(EXTRACTED INFORMATION Opens)

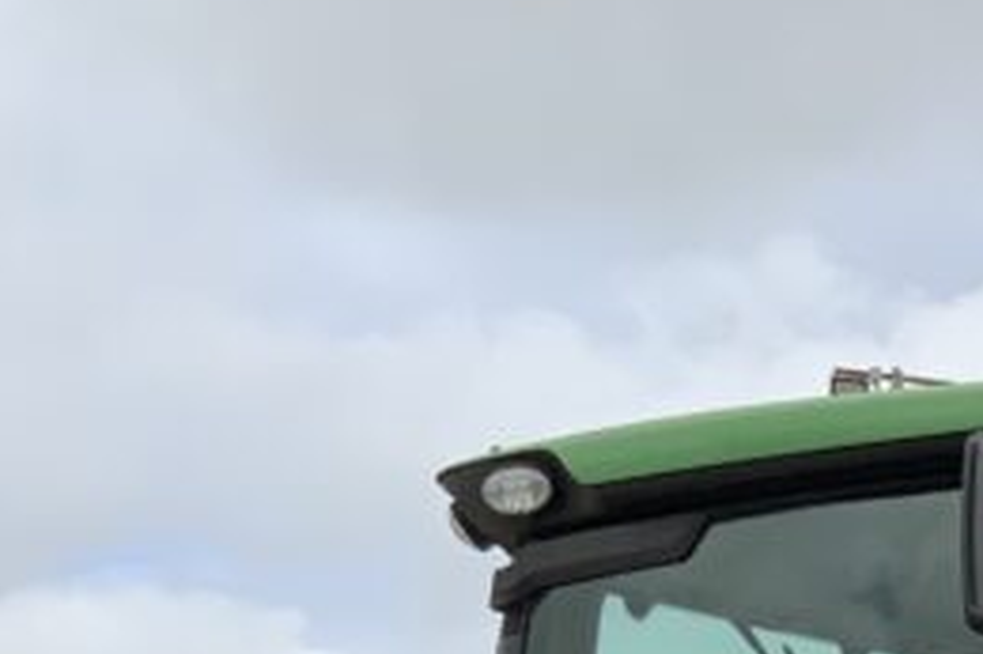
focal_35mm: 119
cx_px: 1599
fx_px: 3247
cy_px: 1331
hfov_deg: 15.5
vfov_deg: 10.5
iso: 16
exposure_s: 1/2227
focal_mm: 3
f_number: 1.8
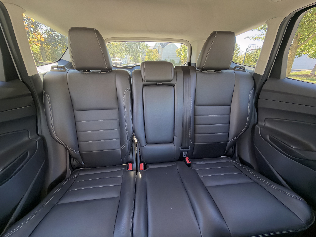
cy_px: 118
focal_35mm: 14
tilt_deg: -23.6
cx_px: 158
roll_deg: -1.0
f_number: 2.2
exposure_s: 1/40
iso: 500
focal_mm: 2.22
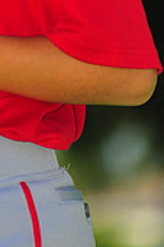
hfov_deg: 2.2
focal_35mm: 615
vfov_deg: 3.3
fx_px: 4211
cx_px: -102
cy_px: -164
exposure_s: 1/1250
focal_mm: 180
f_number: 3.5
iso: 200
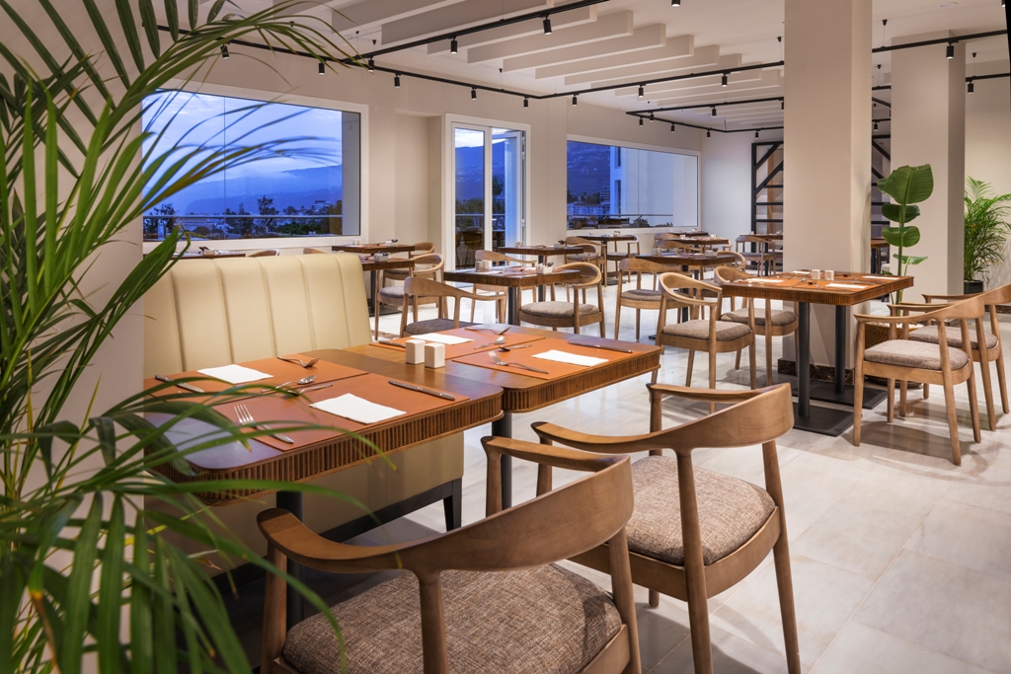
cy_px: 337
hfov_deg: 73.7
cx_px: 506
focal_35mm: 24
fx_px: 674
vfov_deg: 53.1
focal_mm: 24
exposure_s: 1.6
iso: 64
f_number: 9
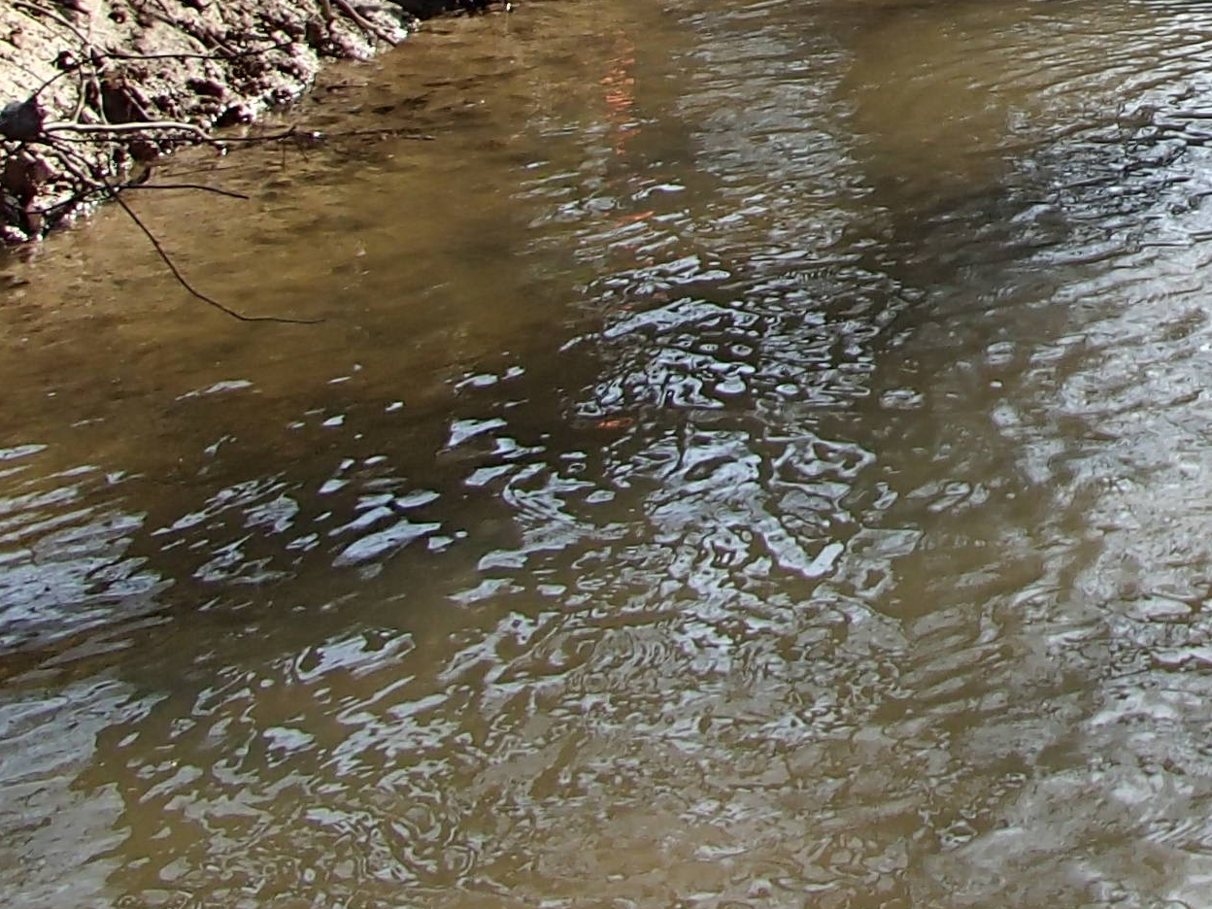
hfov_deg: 20.7
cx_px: 1410
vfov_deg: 15.6
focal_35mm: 89
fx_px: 3116
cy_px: -347
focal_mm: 5
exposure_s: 1/250
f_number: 3.9
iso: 100
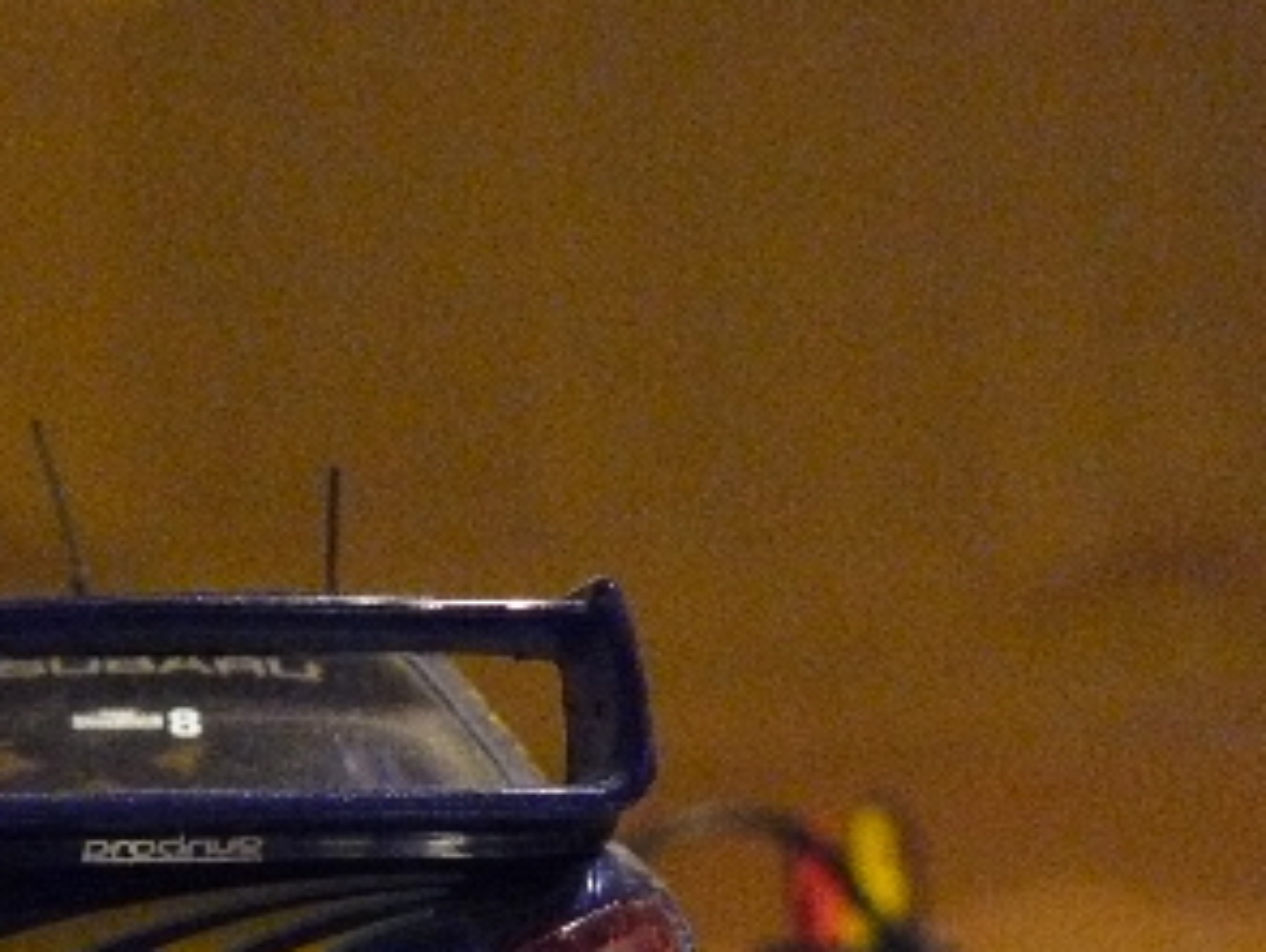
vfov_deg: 18.6
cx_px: 64
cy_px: 866
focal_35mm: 78
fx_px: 2856
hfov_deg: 24.1
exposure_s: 1/8
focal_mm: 6
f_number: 2.8
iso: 800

(EXTRACTED INFORMATION Closes)

TO DO - Produce an exact copy of every line above, with the images left out.

RESULT FOR THIS EXERCISE -
focal_35mm: 119
cx_px: 1599
fx_px: 3247
cy_px: 1331
hfov_deg: 15.5
vfov_deg: 10.5
iso: 16
exposure_s: 1/2227
focal_mm: 3
f_number: 1.8
cy_px: 118
focal_35mm: 14
tilt_deg: -23.6
cx_px: 158
roll_deg: -1.0
f_number: 2.2
exposure_s: 1/40
iso: 500
focal_mm: 2.22
hfov_deg: 2.2
focal_35mm: 615
vfov_deg: 3.3
fx_px: 4211
cx_px: -102
cy_px: -164
exposure_s: 1/1250
focal_mm: 180
f_number: 3.5
iso: 200
cy_px: 337
hfov_deg: 73.7
cx_px: 506
focal_35mm: 24
fx_px: 674
vfov_deg: 53.1
focal_mm: 24
exposure_s: 1.6
iso: 64
f_number: 9
hfov_deg: 20.7
cx_px: 1410
vfov_deg: 15.6
focal_35mm: 89
fx_px: 3116
cy_px: -347
focal_mm: 5
exposure_s: 1/250
f_number: 3.9
iso: 100
vfov_deg: 18.6
cx_px: 64
cy_px: 866
focal_35mm: 78
fx_px: 2856
hfov_deg: 24.1
exposure_s: 1/8
focal_mm: 6
f_number: 2.8
iso: 800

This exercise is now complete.